Le rêve pouvait être le commun des hommes

Je suis une artiste tunisienne vivant en France et je n’ai donc pas fait la révolution, mais je suis fière de mon pays. De sa capacité à dire non et à regarder sa liberté dans les yeux. Je vous parlerai donc en tant que citoyenne d’ici et d’ailleurs et en tant qu’artiste. Je vous parlerai aussi comme héritière de l’histoire, ou plutôt des histoires. Parce qu’il est bon, parfois, de se promener dans le passé pour préparer l’avenir et d’aller voir ailleurs pour nourrir notre ici. Je voudrais donc vous parler d’une autre époque, dans un autre pays, lorsque certains ont créé des missionnaires laïques de la culture.

________________________________________

Consignes:
1 – Répondez aux questions suivantes à partir de l'extrait.
(a) Dans quel pays vit la personne qui s'exprime ?
(b) De quelle capacité de son pays cette personne est-elle fière ?
(c) Qu'ont créé certains, à une autre époque et dans un autre pays ?
2 – Recopiez fidèlement le passage de l'extrait allant de « Le rêve pouvait » jusqu'à « de la culture. » inclus.
Les enregistrements proviennent d'une autre source que l'extrait.

Informations fournies:
________________________________________

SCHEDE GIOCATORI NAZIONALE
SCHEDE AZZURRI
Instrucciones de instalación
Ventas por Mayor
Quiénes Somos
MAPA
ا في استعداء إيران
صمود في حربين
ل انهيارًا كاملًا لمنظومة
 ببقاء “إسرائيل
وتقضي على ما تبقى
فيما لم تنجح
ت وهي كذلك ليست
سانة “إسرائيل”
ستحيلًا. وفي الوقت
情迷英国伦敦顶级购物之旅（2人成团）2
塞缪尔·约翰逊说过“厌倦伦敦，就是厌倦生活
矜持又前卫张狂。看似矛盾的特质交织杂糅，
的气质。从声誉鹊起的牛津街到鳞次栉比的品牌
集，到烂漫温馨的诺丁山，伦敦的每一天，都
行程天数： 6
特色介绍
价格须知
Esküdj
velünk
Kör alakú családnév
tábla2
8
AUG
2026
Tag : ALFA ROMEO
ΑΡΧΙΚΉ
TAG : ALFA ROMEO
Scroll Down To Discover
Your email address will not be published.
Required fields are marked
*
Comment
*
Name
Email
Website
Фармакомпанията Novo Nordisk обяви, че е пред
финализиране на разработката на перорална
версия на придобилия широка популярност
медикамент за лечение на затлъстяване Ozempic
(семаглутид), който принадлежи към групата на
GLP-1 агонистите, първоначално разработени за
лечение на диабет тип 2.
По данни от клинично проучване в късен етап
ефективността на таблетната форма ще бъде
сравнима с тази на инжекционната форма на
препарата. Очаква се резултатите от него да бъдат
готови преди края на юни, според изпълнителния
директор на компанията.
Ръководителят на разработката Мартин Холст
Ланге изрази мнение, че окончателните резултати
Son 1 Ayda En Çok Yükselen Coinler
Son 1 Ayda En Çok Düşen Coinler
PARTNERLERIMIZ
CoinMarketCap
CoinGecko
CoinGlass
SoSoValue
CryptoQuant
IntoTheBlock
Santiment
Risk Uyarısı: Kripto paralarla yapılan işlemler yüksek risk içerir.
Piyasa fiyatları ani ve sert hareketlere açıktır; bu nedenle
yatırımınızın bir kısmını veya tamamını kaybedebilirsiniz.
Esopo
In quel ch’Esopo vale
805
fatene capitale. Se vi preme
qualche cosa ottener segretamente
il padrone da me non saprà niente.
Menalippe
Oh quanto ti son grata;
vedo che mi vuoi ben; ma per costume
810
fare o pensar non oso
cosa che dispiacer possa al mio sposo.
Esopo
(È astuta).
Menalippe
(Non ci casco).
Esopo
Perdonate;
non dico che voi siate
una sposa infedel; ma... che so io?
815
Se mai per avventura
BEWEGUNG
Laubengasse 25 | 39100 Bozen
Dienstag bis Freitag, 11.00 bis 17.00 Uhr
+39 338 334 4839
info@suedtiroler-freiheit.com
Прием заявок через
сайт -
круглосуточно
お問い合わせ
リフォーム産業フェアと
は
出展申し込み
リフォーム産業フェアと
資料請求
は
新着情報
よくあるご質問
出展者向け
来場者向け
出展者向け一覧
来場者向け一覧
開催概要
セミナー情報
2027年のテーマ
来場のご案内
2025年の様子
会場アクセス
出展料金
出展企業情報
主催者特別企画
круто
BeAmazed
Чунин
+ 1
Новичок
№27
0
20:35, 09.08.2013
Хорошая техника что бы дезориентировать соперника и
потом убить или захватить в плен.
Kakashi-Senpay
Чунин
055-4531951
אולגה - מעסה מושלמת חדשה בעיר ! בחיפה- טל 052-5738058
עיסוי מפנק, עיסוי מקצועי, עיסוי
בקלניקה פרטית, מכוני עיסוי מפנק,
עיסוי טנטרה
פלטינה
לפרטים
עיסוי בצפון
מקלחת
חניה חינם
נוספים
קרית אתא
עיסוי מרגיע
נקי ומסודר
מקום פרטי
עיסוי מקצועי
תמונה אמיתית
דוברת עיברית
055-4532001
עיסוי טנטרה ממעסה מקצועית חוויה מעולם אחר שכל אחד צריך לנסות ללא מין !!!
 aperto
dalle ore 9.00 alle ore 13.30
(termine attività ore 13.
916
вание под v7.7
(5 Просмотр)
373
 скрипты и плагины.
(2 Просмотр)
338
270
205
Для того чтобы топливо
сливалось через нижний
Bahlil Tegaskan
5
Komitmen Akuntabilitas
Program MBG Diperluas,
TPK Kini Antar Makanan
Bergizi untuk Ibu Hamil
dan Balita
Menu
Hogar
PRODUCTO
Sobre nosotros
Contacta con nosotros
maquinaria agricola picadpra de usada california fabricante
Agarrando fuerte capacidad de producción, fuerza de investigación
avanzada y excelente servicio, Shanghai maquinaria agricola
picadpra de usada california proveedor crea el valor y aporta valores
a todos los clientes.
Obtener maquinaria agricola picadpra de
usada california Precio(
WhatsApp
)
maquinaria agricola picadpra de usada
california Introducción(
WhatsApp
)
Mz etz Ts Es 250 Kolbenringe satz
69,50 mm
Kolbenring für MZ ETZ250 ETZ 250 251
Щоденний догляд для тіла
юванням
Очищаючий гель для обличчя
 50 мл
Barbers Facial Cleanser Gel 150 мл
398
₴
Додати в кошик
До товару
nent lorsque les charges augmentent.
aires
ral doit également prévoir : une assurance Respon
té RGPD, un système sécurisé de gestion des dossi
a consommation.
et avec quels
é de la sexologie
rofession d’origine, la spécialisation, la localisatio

________________________________________

Réponses:
1 –
(a) En France.
(b) De sa capacité à dire non et à regarder sa liberté dans les yeux.
(c) Des missionnaires laïques de la culture.

2 –
Le rêve pouvait être le commun des hommes

Je suis une artiste tunisienne vivant en France et je n’ai donc pas fait la révolution, mais je suis fière de mon pays. De sa capacité à dire non et à regarder sa liberté dans les yeux. Je vous parlerai donc en tant que citoyenne d’ici et d’ailleurs et en tant qu’artiste. Je vous parlerai aussi comme héritière de l’histoire, ou plutôt des histoires. Parce qu’il est bon, parfois, de se promener dans le passé pour préparer l’avenir et d’aller voir ailleurs pour nourrir notre ici. Je voudrais donc vous parler d’une autre époque, dans un autre pays, lorsque certains ont créé des missionnaires laïques de la culture.